2017-03-04

What we did:

  • Tom Murphy did nothing.

  • Brian Heim has been working on regression tests for sclang, which should be ready to merge within a few days. He has a working proof of concept using the recent nested multiline comment fix.

  • Rainer Schütz is working on making SC buildable on VS 2015. The difficult parts are QtWebKit and supernova.

  • Nathan Ho worked on a bunch of small things as usual, FINALLY fixed the Linux tooltip issue with Rainer, and has made some progress on UGen regression tests.

  • Patrick Dupuis is looking into HID issues on Fedora Linux (the help file contains an Ubuntu-specific udev rule).

Topics:

  • appear.in supports stickers, as we discovered this meeting

  • Cross-platform compatibility of the older Python sclang tests.

  • April 1 was a bit optimistic for 3.9 (we only have 2 out of 8 major issues outlined in January), but we can still try to push to finish some important issues.

  • Issues with packaging. Looked at openbuildservice.org and discussed Travis CI, AWS, and Linux PPAs. We don’t really have a documented release process right now.

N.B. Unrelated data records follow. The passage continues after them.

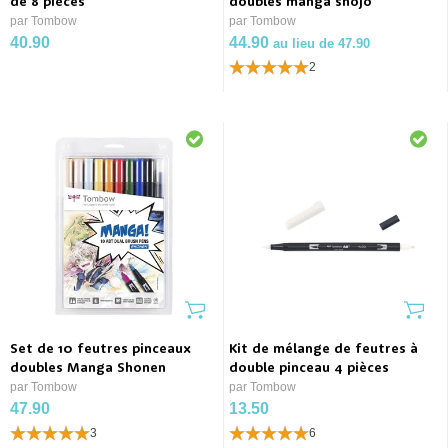
de 8 pièces
doubles manga shojo
par Tombow
par Tombow
40.90
44.90
au lieu de 47.90
2
Set de 10 feutres pinceaux
Kit de mélange de feutres à
doubles Manga Shonen
double pinceau 4 pièces
par Tombow
par Tombow
47.90
13.50
3
6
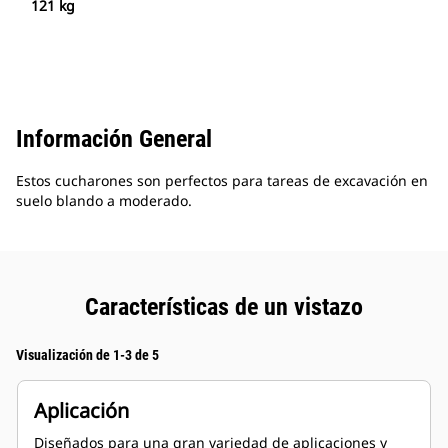
121 kg
Información General
Estos cucharones son perfectos para tareas de excavación en
suelo blando a moderado.
Características de un vistazo
Visualización de 1-3 de 5
Aplicación
Diseñados para una gran variedad de aplicaciones y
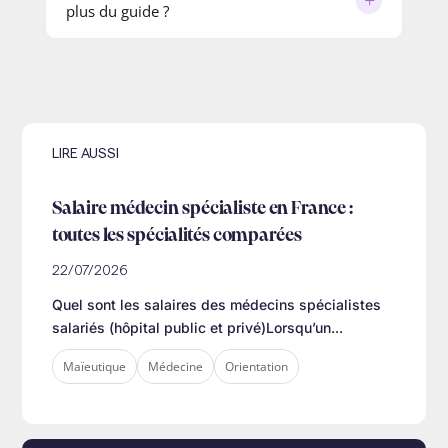
+
plus du guide ?
chaque année, parfois très tard. Le guide
sans figurer parmi les premiers.
donne des repères concrets pour évaluer ses
Le guide est une première étape. Ensuite,
chances et savoir quand et comment agir.
l'équipe Diploma Santé peut accompagner de
manière individualisée : analyse de
classement, stratégie de désistement, choix de
formation, année préparatoire, ou coaching
LIRE AUSSI
Parcoursup. Un entretien gratuit avec un
conseiller est disponible sur demande.
Salaire médecin spécialiste en France :
toutes les spécialités comparées
22/07/2026
Quel sont les salaires des médecins spécialistes
salariés (hôpital public et privé)Lorsqu’un...
Maïeutique
Médecine
Orientation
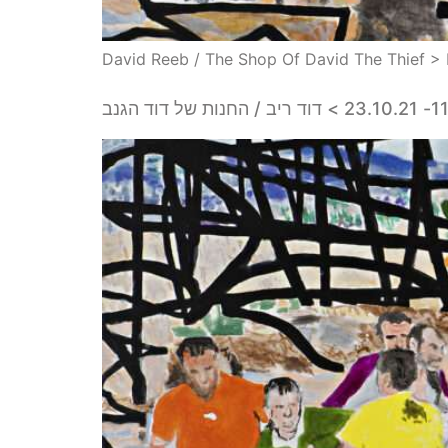
David Reeb / The Shop Of David The Thief > Ex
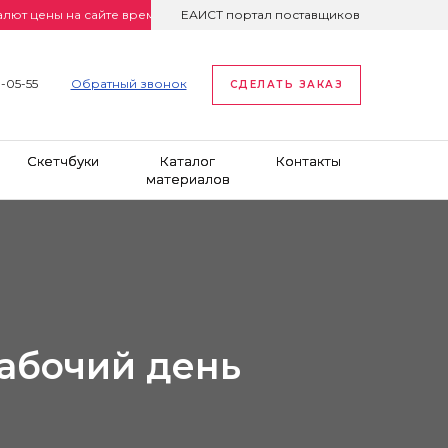
ны на сайте временно неактуальны. Просим уточнять цены по телефо
ЕАИСТ портал поставщиков
1-05-55
Обратный звонок
СДЕЛАТЬ ЗАКАЗ
Скетчбуки
Каталог
Контакты
материалов
рабочий день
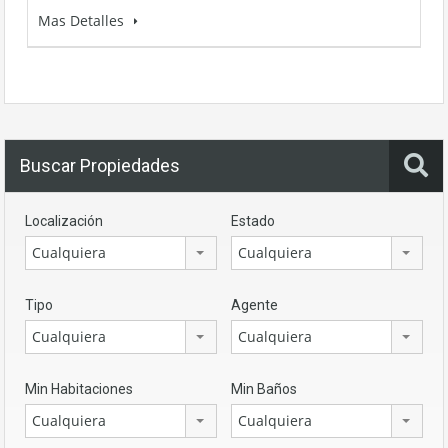
Mas Detalles
Buscar Propiedades
Localización
Estado
Cualquiera
Cualquiera
Tipo
Agente
Cualquiera
Cualquiera
Min Habitaciones
Min Baños
Cualquiera
Cualquiera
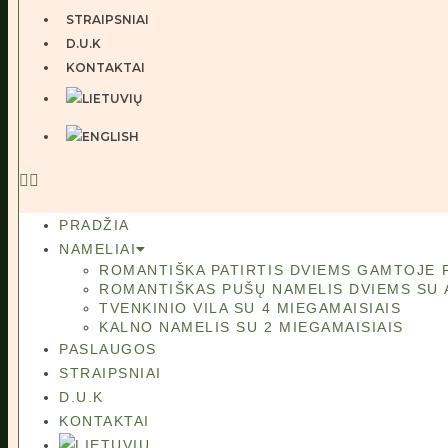
STRAIPSNIAI
D.U.K
KONTAKTAI
PRADŽIA
NAMELIAI
ROMANTIŠKA PATIRTIS DVIEMS GAMTOJE 
ROMANTIŠKAS PUŠŲ NAMELIS DVIEMS SU 
TVENKINIO VILA SU 4 MIEGAMAISIAIS
KALNO NAMELIS SU 2 MIEGAMAISIAIS
PASLAUGOS
STRAIPSNIAI
D.U.K
KONTAKTAI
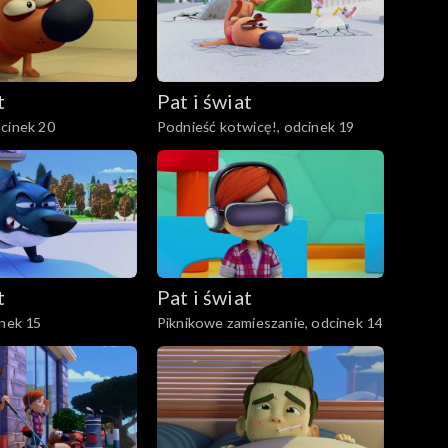
t
Pat i świat
cinek 20
Podnieść kotwicę!, odcinek 19
t
Pat i świat
inek 15
Piknikowe zamieszanie, odcinek 14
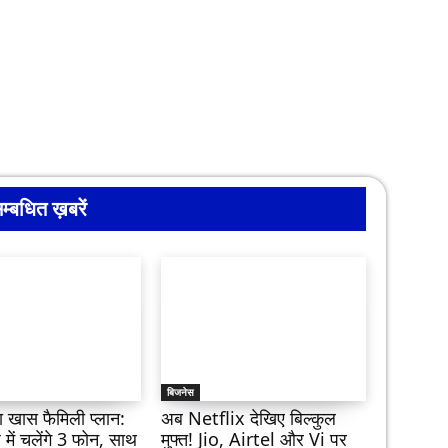
म्बधित ख़बरें
बिजनेस
 खास फैमिली प्लान:
अब Netflix देखिए बिल्कुल
 में चलेंगे 3 फोन, साथ
मुफ्त! Jio, Airtel और Vi पर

  • Our thoughts on the recent mailing list discussion:

    • It’s okay if we use a mailing list even if they’re out of vogue

    • It’s not okay that people are sending messages to the list through Nabble and we can’t do anything about their messages ending up in limbo

    • We should replace Nabble, not the list

  • Concerns over scvim development rate

  • Unanimous support for deprecating OSC(path/r)esponder[Node]

  • Missing sclang features: .asStringPrec with trailing zeros (see http://new-supercollider-mailing-lists-forums-use-these.2681727.n2.nabble.com/asStringPrec-td5826156.html), converting a hex string to an integer, binomial coefficient

  • SC decision-making processes, then and now. Conference calls vs GitHub vs sc-users vs sc-dev for discussions.